What if the most effective treatment forobesity was to be looked for on the side of anti-diabetes drugs? This idea sounds crazy, and yet a new clinical study reports very satisfactory weight loss in obese and non-diabetic patients treated with a drug against diabetes type 2.
Published in the New England Journal of Medicine this Thursday, July 2, this independent study reaffirms the effectiveness of liraglutide, marketed under the name Sadenxa and already approved by the National Agency for the Safety of Medicines (ANSM) against obesity.
Liraglutide is an analogue of incretin (or Glucagon Like Peptide, GLP1), a naturally occurring molecule found in humans. At present, this medicine is mainly used in the treatment of Type 2 diabetes and is administered by subcutaneous injection.
Tested for 56 weeks on 3,731 obese or overweight people, liraglutide caused a significant weight loss of 8.4 kg on average, against 2.8 kg in the control group. Coming from several different continents (Europe, North and South America, Asia, Africa and Australia), the participants were on average 45 years old and weighed around 106 kg, with an average body mass index (BMI) of 38, 3 kg / m². Liraglutide, which works by reducing appetite, was injected under the skin at a rate of 3 mg per day.
Result: at the end of treatment, 63% of patients in the treated group lost more than 5% of their initial body weight, compared with only 27% of patients in the control group, treated with a placebo.

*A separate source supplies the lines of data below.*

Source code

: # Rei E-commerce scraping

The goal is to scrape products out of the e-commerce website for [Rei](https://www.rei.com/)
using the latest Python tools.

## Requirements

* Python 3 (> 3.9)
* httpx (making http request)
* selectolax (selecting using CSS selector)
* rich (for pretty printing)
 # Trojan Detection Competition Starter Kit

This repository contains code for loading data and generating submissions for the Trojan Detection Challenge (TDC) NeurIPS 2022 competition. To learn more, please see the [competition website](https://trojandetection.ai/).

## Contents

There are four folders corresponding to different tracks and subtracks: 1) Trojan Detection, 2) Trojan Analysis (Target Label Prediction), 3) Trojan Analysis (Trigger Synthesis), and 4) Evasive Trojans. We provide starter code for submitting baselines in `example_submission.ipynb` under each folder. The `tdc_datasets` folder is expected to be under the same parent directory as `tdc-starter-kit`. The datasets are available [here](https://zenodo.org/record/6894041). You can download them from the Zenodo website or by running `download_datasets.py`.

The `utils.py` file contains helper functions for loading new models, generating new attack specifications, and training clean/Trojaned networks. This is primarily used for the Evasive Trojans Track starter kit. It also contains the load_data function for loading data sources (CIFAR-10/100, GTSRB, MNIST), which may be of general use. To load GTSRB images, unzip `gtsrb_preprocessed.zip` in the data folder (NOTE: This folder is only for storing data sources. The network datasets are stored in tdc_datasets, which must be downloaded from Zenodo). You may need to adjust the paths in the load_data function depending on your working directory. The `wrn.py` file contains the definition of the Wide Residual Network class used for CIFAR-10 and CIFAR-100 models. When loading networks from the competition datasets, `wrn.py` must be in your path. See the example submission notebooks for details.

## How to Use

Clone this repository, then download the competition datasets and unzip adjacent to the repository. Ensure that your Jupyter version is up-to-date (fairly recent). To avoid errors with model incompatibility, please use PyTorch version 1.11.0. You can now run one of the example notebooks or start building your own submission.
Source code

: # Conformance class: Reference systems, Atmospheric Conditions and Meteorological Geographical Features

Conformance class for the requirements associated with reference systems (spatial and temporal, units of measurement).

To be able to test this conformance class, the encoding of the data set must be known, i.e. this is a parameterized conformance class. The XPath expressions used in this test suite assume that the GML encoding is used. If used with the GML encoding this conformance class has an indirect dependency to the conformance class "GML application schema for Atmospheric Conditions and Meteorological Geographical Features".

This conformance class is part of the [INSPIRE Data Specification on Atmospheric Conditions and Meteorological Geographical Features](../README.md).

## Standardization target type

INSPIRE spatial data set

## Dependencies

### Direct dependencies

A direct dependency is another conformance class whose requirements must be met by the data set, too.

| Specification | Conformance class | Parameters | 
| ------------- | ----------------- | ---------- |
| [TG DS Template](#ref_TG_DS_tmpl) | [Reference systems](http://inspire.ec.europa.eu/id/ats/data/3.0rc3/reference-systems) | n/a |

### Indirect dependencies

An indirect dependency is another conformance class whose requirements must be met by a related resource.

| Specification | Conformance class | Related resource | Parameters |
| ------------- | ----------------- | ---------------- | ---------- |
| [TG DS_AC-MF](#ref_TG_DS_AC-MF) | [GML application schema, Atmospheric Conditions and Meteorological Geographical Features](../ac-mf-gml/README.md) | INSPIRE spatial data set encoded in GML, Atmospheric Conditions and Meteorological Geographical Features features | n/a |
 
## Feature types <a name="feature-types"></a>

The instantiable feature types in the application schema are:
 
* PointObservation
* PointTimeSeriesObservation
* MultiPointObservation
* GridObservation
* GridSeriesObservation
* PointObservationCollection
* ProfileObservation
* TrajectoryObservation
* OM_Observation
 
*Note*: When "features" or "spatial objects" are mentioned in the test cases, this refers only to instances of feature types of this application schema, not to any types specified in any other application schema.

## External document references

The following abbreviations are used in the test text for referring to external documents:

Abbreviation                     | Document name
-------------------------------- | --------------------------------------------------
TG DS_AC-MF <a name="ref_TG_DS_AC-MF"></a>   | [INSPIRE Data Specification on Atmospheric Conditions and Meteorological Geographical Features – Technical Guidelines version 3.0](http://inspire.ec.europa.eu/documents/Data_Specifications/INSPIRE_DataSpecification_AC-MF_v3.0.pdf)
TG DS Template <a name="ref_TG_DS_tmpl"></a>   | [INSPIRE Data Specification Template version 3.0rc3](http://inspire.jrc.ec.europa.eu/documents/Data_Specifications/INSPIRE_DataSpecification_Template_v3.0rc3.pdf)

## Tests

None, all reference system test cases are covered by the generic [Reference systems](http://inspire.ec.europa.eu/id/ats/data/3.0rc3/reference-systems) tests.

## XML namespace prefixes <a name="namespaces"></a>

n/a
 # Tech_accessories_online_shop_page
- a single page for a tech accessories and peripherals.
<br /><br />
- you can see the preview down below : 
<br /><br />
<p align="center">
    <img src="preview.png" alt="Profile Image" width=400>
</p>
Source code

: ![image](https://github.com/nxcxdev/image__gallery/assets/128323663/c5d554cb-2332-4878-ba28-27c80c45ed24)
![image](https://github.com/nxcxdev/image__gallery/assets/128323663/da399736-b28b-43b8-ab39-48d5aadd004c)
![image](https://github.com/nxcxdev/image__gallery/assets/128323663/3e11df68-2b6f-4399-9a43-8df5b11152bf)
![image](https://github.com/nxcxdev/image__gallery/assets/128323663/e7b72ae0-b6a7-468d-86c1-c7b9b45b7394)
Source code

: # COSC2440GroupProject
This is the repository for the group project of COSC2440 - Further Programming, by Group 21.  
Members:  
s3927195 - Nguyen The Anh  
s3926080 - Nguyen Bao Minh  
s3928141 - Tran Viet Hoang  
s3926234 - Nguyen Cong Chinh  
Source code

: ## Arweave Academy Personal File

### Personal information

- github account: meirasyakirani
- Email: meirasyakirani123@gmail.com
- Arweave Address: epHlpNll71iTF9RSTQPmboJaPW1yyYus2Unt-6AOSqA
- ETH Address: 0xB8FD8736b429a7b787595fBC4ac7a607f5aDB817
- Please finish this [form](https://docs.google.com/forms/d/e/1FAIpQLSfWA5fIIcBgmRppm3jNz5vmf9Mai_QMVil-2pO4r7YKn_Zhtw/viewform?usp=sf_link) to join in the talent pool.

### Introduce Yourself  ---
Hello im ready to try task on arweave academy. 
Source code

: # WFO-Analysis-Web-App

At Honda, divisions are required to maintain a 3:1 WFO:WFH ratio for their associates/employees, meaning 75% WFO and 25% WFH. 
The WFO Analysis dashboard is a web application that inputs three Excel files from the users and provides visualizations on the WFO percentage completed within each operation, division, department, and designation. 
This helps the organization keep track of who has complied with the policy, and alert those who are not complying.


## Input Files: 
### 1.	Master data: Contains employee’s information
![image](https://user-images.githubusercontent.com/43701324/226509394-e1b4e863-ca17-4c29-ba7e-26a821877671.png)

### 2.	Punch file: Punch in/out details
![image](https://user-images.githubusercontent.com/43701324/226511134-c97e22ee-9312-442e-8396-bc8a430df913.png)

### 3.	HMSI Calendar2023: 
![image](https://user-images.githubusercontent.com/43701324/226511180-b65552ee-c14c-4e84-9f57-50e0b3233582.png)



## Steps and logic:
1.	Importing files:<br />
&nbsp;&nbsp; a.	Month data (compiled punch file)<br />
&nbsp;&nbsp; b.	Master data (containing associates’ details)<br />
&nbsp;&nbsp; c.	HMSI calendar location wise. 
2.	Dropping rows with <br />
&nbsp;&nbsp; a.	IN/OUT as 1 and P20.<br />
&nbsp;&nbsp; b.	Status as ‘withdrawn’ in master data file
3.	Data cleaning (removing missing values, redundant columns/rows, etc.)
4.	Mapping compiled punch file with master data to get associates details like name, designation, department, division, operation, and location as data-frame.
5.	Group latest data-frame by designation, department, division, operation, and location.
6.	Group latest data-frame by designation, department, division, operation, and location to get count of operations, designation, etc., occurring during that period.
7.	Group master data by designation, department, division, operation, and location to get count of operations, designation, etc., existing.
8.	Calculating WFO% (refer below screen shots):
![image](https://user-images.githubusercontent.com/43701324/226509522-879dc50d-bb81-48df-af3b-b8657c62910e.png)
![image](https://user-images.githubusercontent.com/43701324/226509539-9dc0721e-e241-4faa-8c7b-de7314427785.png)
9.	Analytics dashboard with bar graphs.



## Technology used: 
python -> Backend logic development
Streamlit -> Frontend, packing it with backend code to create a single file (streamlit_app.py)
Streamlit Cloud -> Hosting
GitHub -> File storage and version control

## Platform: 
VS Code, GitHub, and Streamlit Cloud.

Better yet, 33% of people treated had lost at least 10% of their body weight compared to 10.6% of controls. 14% of people treated with liraglutide even lost more than 15% of their initial weight, compared to 3.5% of people without treatment. Although this weight loss is very encouraging, the patients treated remained obese. This treatment should therefore be combined with sufficient physical activity and a balanced diet for greater effectiveness.
Treatment with side effects to watch out for
If even small weight loss remains undeniably beneficial for health, this treatment does however have significant side effects. Doctors observed nausea (in 40% of patients treated against 14% in the placebo group), vomiting (20.9%), stones in the bile ducts (in 0.8% of patients treated), inflammation of the gallbladder (0.5% of cases) and even acute pancreatitis (0.2% of cases). A total of 6.2% of patients treated with liraglutide had side effects compared to 5% of patients who received placebo. Special monitoring will therefore be recommended when prescribing this medication.